### Action demandée 1
Recopiez à l'identique le passage du texte sur la féminisation de la langue, en commençant à « Les noms féminins » et en terminant à « fondation par Richelieu. ».
### Action demandée 2
D'après le texte sur la féminisation de la langue, en quelle année Marguerite Yourcenar est-elle entrée à l'Académie française ?
### Action demandée 3
Poursuivez le texte sur la féminisation de la langue à la suite de sa dernière phrase.

### Texte fourni
C’est ce même grammairien qui est à l’origine de la masculinisation de la langue. En désirant l’épurer, il la légifère ainsi : « Le genre masculin étant le plus noble, il doit prédominer chaque fois que le féminin et le masculin se trouvent ensemble. » […] « les mots indéclinables n’ayant point de genre de leur nature, s’associent toujours d’un adjectif masculin, comme de celui qui est le plus noble. » Il met ainsi fin à l’accord de proximité, qui était jusqu’alors de rigueur : le masculin fait désormais office de neutre. Le Pr. Collet précise qu’en français médiéval : « la distinction ou la non distinction des genres résulte au départ de la tradition, elle est essentiellement héréditaire. Si fort est aussi bien masculin que féminin, c’est parce que la classe d’adjectifs à laquelle ce mot appartient était déjà épicène en latin, à la différence de bon / bonne. Des remodelages ont cependant eu lieu : d’une part, ils vont dans le sens d’une plus grande différenciation qui autonomise les formes féminines (fort fém. devient forte), ce qui tend à montrer que les usager[.e.]s de la langue ont ressenti le besoin d’introduire une démarcation là où il n’en existait pas à l’origine, sur le modèle, majoritaire, des mots variables en genre. » 

Les noms féminins pâtissent également de la purge linguistique par l’Académie. Des termes féminins utilisés jusqu’au XVIIe siècle disparaissent de la langue, comme « peintresse », « chirurgienne », « commandante », « philosophesse » [5]. La suppression de ces termes entraîne simultanément l’invisibilisation des femmes exerçant ces métiers [6].

Il ne s’agit pas seulement d’une simplification linguistique, mais d’une dimension politique. Aujourd’hui, le retour à l’inclusivité semble se faire dans la même optique.

Marguerite Yourcenar est la première femme à entrer à l’Académie française en 1980, soit 300 ans après sa fondation par Richelieu.

Y a-t-il un impact psychologique?

Si la féminisation de la langue rejoint le militantisme féministe et répond à la politisation masculine de Vaugelas au XVIIe siècle, elle tient aussi compte d’un mécanisme psychologique qui a un impact sur la société. En effet, l’emploi générique du genre grammatical masculin donne lieu à une vision du monde androcentrique [8] et invisibilise les femmes. La suppression de noms de métiers en est la parfaite représentation, entraînant avec elle la disparition de la mémoire collective des peintresses, chirurgiennes et autrices. Certaines femmes ont certes continué à exercer ces métiers, mais ont été contraintes d’utiliser leurs noms masculins.

### Données sources
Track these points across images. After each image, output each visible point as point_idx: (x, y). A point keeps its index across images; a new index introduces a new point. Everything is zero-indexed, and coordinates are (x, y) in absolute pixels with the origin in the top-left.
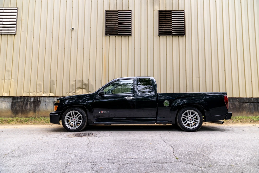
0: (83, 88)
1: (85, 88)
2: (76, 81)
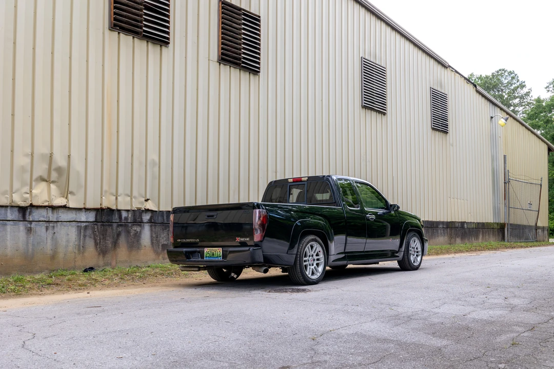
0: (52, 179)
1: (56, 180)
2: (32, 155)
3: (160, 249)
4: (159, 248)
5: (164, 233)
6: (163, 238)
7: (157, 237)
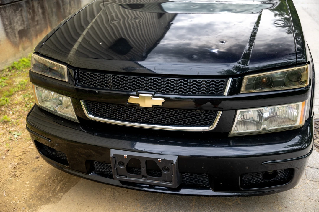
3: (18, 38)
4: (15, 37)
5: (17, 16)
6: (17, 23)
7: (11, 24)
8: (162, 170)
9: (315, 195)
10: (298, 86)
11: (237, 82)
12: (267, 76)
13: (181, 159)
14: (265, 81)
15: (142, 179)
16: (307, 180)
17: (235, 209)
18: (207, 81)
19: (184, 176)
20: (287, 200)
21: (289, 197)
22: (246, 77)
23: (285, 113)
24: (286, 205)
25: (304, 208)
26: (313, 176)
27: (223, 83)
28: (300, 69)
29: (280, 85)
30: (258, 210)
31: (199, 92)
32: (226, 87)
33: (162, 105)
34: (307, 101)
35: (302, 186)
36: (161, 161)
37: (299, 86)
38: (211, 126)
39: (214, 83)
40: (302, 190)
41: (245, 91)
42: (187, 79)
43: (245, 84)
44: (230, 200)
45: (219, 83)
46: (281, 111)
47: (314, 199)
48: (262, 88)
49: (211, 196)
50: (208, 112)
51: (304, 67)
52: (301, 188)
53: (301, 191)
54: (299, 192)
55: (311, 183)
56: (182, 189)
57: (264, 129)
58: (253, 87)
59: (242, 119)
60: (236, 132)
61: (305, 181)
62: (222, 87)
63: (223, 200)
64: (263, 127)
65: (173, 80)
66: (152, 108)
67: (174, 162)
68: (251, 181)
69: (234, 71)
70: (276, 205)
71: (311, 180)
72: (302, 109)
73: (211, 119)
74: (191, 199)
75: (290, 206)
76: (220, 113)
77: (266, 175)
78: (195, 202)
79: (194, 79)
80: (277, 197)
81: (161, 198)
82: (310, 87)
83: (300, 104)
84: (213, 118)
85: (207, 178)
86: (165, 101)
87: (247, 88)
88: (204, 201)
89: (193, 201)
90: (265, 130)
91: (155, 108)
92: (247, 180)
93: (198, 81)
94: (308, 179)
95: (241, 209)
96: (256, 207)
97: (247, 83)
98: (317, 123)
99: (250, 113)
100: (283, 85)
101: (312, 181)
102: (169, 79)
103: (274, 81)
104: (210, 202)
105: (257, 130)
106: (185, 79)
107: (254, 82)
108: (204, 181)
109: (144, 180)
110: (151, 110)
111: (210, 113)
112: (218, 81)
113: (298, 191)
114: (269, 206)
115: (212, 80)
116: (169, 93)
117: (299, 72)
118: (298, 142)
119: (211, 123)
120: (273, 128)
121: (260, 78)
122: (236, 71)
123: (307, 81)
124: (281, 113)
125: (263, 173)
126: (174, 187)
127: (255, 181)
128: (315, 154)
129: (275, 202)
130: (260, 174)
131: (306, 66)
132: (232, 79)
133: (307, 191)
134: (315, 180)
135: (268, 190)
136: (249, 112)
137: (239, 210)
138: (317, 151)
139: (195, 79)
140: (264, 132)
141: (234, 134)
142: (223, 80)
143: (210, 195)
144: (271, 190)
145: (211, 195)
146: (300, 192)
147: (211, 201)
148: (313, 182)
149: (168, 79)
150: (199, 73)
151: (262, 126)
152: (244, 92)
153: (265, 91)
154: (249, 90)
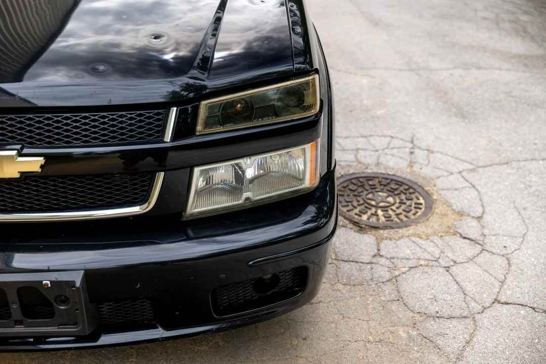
8: (54, 304)
9: (353, 308)
10: (299, 115)
11: (191, 113)
12: (243, 99)
13: (90, 275)
14: (240, 109)
15: (14, 327)
16: (339, 284)
17: (214, 357)
18: (129, 116)
19: (104, 309)
20: (306, 326)
21: (310, 319)
22: (204, 103)
23: (285, 167)
24: (304, 334)
25: (335, 334)
26: (349, 275)
27: (160, 117)
28: (301, 84)
29: (268, 116)
30: (255, 352)
31: (113, 138)
32: (168, 125)
33: (40, 170)
34: (319, 140)
35: (331, 297)
36: (49, 286)
37: (302, 114)
38: (146, 205)
39: (142, 118)
40: (332, 303)
41: (204, 129)
42: (87, 114)
43: (203, 117)
44: (203, 343)
45: (152, 117)
46: (278, 163)
47: (352, 317)
48: (235, 123)
49: (160, 341)
50: (136, 177)
51: (307, 79)
52: (329, 300)
53: (330, 305)
54: (326, 308)
55: (346, 289)
56: (103, 335)
57: (247, 199)
58: (220, 122)
59: (206, 184)
60: (196, 210)
61: (336, 288)
62: (158, 126)
63: (191, 344)
64: (246, 195)
65: (59, 119)
66: (20, 178)
67: (78, 284)
68: (233, 300)
69: (182, 93)
70: (287, 338)
71: (345, 284)
72: (311, 156)
73: (144, 191)
74: (128, 351)
75: (312, 335)
76: (161, 176)
77: (260, 285)
78: (137, 358)
79: (102, 114)
80: (288, 324)
81: (65, 361)
82: (321, 115)
83: (308, 147)
84: (149, 188)
85: (150, 307)
86: (45, 163)
87: (207, 124)
88: (154, 352)
89: (132, 355)
90: (250, 202)
91: (26, 178)
92: (225, 300)
93: (111, 117)
94: (341, 283)
95: (224, 357)
96: (252, 347)
97: (207, 114)
98: (353, 181)
99: (222, 171)
100: (273, 115)
101: (347, 286)
102: (50, 116)
103: (256, 108)
104: (166, 352)
105: (235, 203)
106: (84, 115)
107: (219, 112)
108: (145, 312)
109: (20, 329)
110: (19, 184)
111: (141, 179)
112: (151, 114)
113: (324, 307)
114: (275, 342)
115: (139, 112)
116: (53, 145)
117: (300, 89)
118: (313, 217)
119: (145, 199)
120: (263, 197)
121: (232, 104)
122: (187, 93)
123: (315, 104)
124: (279, 167)
125: (253, 282)
126: (83, 334)
127: (240, 300)
128: (352, 237)
129: (284, 333)
130: (248, 285)
131: (311, 78)
132: (177, 108)
133: (339, 304)
134: (352, 283)
135: (265, 312)
136: (219, 169)
137: (220, 358)
138: (355, 231)
139: (105, 114)
140: (248, 204)
141: (193, 214)
142: (160, 111)
143: (158, 338)
144: (271, 311)
145: (161, 338)
146: (328, 307)
147: (168, 349)
148: (349, 287)
149: (47, 116)
150: (110, 100)
151: (244, 194)
152: (202, 133)
153: (241, 127)
154: (212, 128)
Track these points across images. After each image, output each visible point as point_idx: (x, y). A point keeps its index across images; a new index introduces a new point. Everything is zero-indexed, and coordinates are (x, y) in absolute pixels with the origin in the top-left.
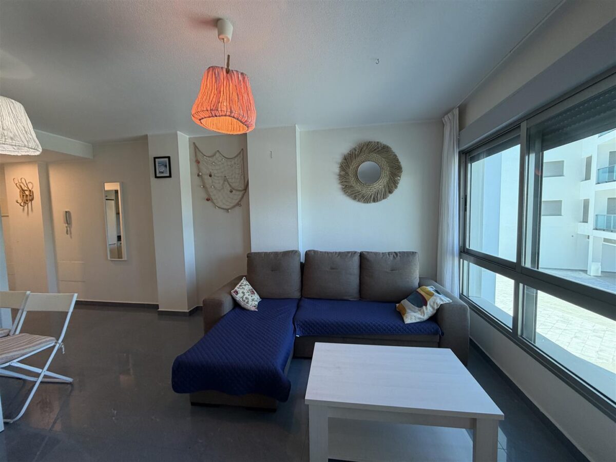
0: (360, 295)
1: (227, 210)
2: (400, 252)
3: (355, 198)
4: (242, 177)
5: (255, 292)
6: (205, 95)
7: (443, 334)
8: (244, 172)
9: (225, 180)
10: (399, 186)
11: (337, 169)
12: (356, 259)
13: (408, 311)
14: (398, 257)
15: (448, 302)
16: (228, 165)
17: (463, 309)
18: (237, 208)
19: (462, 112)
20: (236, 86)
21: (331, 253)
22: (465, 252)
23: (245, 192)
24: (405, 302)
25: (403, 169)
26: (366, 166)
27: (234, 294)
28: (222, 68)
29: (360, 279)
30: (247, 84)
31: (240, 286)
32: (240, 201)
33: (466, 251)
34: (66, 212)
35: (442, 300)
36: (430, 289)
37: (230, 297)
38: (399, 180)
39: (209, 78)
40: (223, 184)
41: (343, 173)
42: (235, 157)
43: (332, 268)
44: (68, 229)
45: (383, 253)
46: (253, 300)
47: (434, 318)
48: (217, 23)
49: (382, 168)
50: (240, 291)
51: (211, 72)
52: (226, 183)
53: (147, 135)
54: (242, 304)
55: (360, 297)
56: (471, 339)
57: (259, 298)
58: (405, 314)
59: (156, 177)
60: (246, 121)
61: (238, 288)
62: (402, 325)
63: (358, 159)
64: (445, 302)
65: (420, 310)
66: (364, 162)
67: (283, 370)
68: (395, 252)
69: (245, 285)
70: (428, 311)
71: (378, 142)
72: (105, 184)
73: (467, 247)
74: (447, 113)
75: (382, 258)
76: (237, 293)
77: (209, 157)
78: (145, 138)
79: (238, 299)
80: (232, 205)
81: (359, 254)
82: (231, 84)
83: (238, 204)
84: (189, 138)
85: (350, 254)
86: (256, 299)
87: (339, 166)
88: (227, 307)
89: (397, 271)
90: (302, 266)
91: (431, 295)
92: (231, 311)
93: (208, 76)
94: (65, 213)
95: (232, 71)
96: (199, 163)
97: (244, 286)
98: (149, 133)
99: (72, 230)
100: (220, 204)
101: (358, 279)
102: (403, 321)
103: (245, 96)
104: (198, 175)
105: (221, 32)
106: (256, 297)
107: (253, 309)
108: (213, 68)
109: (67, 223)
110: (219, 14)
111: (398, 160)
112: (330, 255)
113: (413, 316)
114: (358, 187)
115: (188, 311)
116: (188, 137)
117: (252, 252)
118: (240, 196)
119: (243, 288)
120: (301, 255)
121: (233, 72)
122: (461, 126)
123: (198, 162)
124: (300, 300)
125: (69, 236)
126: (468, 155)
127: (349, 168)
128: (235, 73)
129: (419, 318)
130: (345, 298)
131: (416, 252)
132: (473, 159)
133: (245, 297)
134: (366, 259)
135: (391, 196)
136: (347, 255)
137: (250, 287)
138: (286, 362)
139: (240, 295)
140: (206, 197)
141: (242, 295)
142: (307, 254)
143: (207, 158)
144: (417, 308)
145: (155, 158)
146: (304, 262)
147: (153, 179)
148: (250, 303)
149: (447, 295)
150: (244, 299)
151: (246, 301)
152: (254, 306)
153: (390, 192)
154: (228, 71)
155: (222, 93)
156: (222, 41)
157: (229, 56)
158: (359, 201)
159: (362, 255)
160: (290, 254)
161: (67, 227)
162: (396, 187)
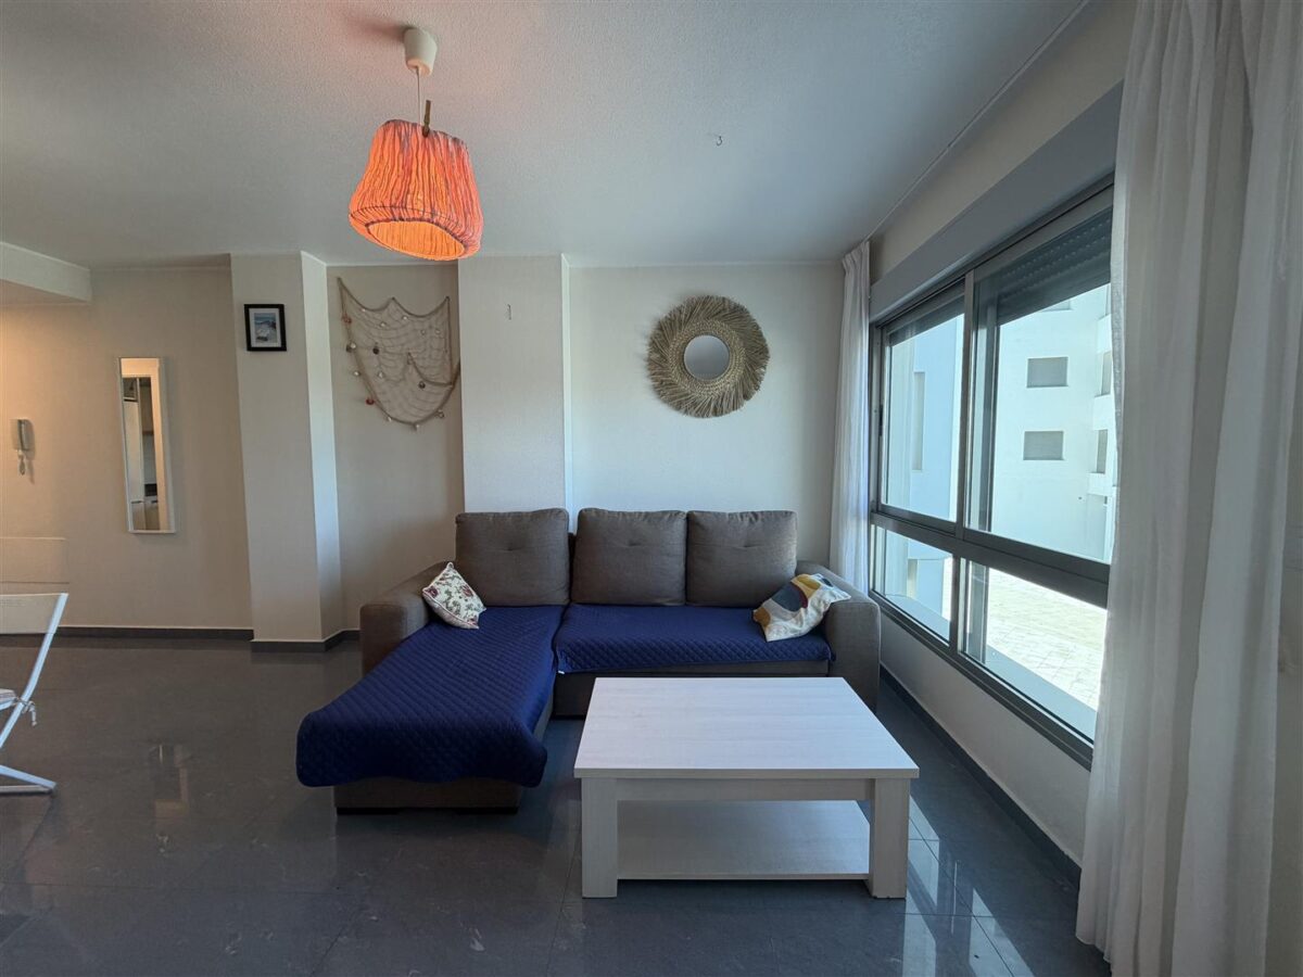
0: (686, 594)
1: (413, 425)
2: (762, 512)
3: (678, 408)
4: (447, 358)
5: (474, 593)
6: (379, 176)
7: (834, 657)
8: (450, 347)
9: (409, 361)
10: (763, 385)
11: (643, 348)
12: (680, 525)
13: (773, 618)
14: (759, 521)
15: (843, 598)
16: (415, 330)
17: (870, 610)
18: (435, 422)
19: (876, 249)
20: (442, 163)
21: (630, 514)
22: (878, 511)
23: (452, 389)
24: (770, 604)
25: (771, 353)
26: (702, 345)
27: (429, 596)
28: (415, 125)
29: (686, 565)
30: (466, 160)
31: (441, 579)
32: (441, 406)
33: (880, 509)
34: (20, 422)
35: (834, 596)
36: (816, 578)
37: (421, 601)
38: (763, 374)
39: (387, 142)
40: (405, 369)
41: (656, 356)
42: (431, 314)
43: (632, 544)
44: (25, 460)
45: (730, 515)
46: (469, 607)
47: (821, 630)
48: (403, 34)
49: (731, 350)
50: (442, 589)
51: (390, 132)
52: (411, 368)
53: (229, 255)
54: (446, 615)
55: (687, 600)
56: (882, 667)
57: (482, 605)
58: (768, 623)
59: (250, 349)
60: (463, 234)
61: (438, 583)
62: (761, 644)
63: (686, 329)
64: (838, 600)
65: (794, 616)
66: (696, 336)
67: (533, 729)
68: (753, 513)
69: (452, 578)
70: (810, 617)
71: (724, 299)
72: (123, 360)
73: (883, 502)
74: (849, 251)
75: (729, 522)
76: (435, 592)
77: (373, 310)
78: (225, 261)
79: (437, 606)
80: (423, 415)
81: (685, 516)
82: (432, 158)
83: (436, 414)
84: (328, 268)
85: (666, 517)
86: (475, 605)
87: (646, 341)
88: (415, 620)
89: (756, 548)
90: (572, 540)
91: (815, 587)
92: (422, 629)
93: (384, 139)
94: (17, 425)
95: (435, 132)
96: (350, 322)
97: (449, 581)
98: (233, 253)
99: (35, 463)
100: (397, 413)
101: (682, 564)
102: (764, 637)
103: (462, 184)
104: (349, 349)
105: (412, 53)
106: (476, 601)
107: (470, 625)
108: (396, 124)
109: (23, 449)
110: (409, 17)
111: (761, 335)
112: (628, 517)
113: (783, 627)
114: (684, 386)
115: (323, 641)
116: (325, 265)
117: (467, 511)
118: (440, 398)
119: (448, 584)
120: (571, 518)
121: (436, 135)
122: (873, 278)
123: (347, 320)
124: (566, 607)
125: (26, 477)
126: (885, 330)
127: (668, 346)
128: (441, 137)
129: (795, 631)
130: (659, 601)
131: (791, 513)
132: (895, 338)
133: (451, 601)
134: (698, 524)
135: (747, 404)
136: (661, 518)
137: (463, 582)
138: (538, 715)
139: (442, 596)
140: (366, 395)
141: (446, 596)
142: (582, 516)
143: (370, 313)
144: (790, 612)
145: (247, 307)
146: (575, 533)
147: (242, 353)
148: (463, 613)
149: (843, 587)
150: (450, 605)
151: (455, 609)
152: (472, 620)
153: (747, 397)
154: (426, 133)
155: (414, 174)
156: (415, 71)
157: (428, 103)
158: (686, 412)
159: (691, 520)
160: (548, 517)
161: (21, 457)
162: (757, 388)
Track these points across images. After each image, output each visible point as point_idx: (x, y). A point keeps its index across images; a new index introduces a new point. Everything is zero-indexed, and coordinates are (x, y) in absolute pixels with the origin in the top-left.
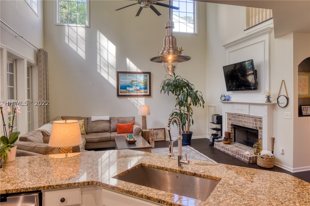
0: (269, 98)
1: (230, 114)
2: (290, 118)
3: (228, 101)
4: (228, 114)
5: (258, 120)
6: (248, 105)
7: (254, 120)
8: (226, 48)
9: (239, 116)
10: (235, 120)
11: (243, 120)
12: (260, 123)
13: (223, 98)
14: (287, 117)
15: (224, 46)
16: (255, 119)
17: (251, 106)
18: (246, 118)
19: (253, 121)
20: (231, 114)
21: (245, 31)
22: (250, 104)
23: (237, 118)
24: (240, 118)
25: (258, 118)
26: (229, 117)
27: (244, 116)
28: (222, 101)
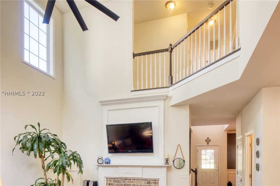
0: (167, 161)
1: (111, 179)
2: (186, 177)
3: (108, 164)
4: (107, 178)
5: (152, 182)
6: (142, 168)
7: (147, 183)
8: (103, 105)
9: (126, 180)
10: (119, 184)
11: (131, 184)
12: (155, 185)
13: (100, 161)
14: (182, 177)
15: (101, 102)
16: (148, 181)
17: (144, 169)
18: (136, 181)
19: (145, 183)
20: (113, 179)
21: (132, 91)
22: (143, 167)
23: (123, 182)
24: (126, 182)
25: (152, 180)
26: (109, 182)
27: (133, 179)
28: (99, 164)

### Réponse 1
Les noms féminins pâtissent également de la purge linguistique par l’Académie. Des termes féminins utilisés jusqu’au XVIIe siècle disparaissent de la langue, comme « peintresse », « chirurgienne », « commandante », « philosophesse » [5]. La suppression de ces termes entraîne simultanément l’invisibilisation des femmes exerçant ces métiers [6].

Il ne s’agit pas seulement d’une simplification linguistique, mais d’une dimension politique. Aujourd’hui, le retour à l’inclusivité semble se faire dans la même optique.

Marguerite Yourcenar est la première femme à entrer à l’Académie française en 1980, soit 300 ans après sa fondation par Richelieu.

### Réponse 2
En 1980.

### Réponse 3
L’emploi générique du masculin participe inconsciemment à la mise en retrait des femmes dans la société. En employant systématiquement le genre masculin, bien que celui-ci ait officiellement la fonction de neutre, nous nous représentons mentalement des hommes et cela participe aux stéréotypes [9] : à l’hôpital, on s’attend à croiser des chirurgiens et des infirmières. Remarquons d’ailleurs que certaines professions sont surreprésentées par les femmes et ne sont utilisées qu’au féminin, telles que femme de ménage, hôtesse de l’air, maîtresse ou caissière.   

En effet, pour le Pr. Jacques Moeschler, professeur honoraire de linguistique française, « il est important de faire la différence entre la fonction de rôle et la valeur de rôle [7] : en français, la profession désigne la fonction. Le fait que le masculin désigne la fonction est une habitude grammaticale par défaut. C’est arbitraire. Le féminin porte une marque, tandis que le masculin n’en porte pas : ce dernier est donc un meilleur candidat. » Le masculin hôte de l’air est une fonction, mais ici « la symétrie sexuelle est une absurdité linguistique totale, car personne ne l’utilise et qu’il existe déjà un nom anglais : steward. A l’inverse, dans le terme chirurgien, qui est une fonction, on ne peut pas inférer s’il s’agit d’un homme ou d’une femme. C’est un phénomène social idéologique associé par défaut à un homme. »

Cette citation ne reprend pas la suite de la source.